## Instruction
Could you find every line in the entries below that holds the word "schon" and copy it?

[Records from a data source]
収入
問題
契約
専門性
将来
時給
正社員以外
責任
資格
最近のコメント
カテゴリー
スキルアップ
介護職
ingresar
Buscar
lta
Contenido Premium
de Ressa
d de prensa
==
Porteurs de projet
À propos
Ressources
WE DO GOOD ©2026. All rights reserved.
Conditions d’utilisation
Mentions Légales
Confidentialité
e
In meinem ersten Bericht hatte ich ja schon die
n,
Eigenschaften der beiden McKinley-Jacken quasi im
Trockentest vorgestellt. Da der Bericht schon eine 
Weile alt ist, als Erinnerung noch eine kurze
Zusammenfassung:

## Answer below
In meinem ersten Bericht hatte ich ja schon die
Trockentest vorgestellt. Da der Bericht schon eine 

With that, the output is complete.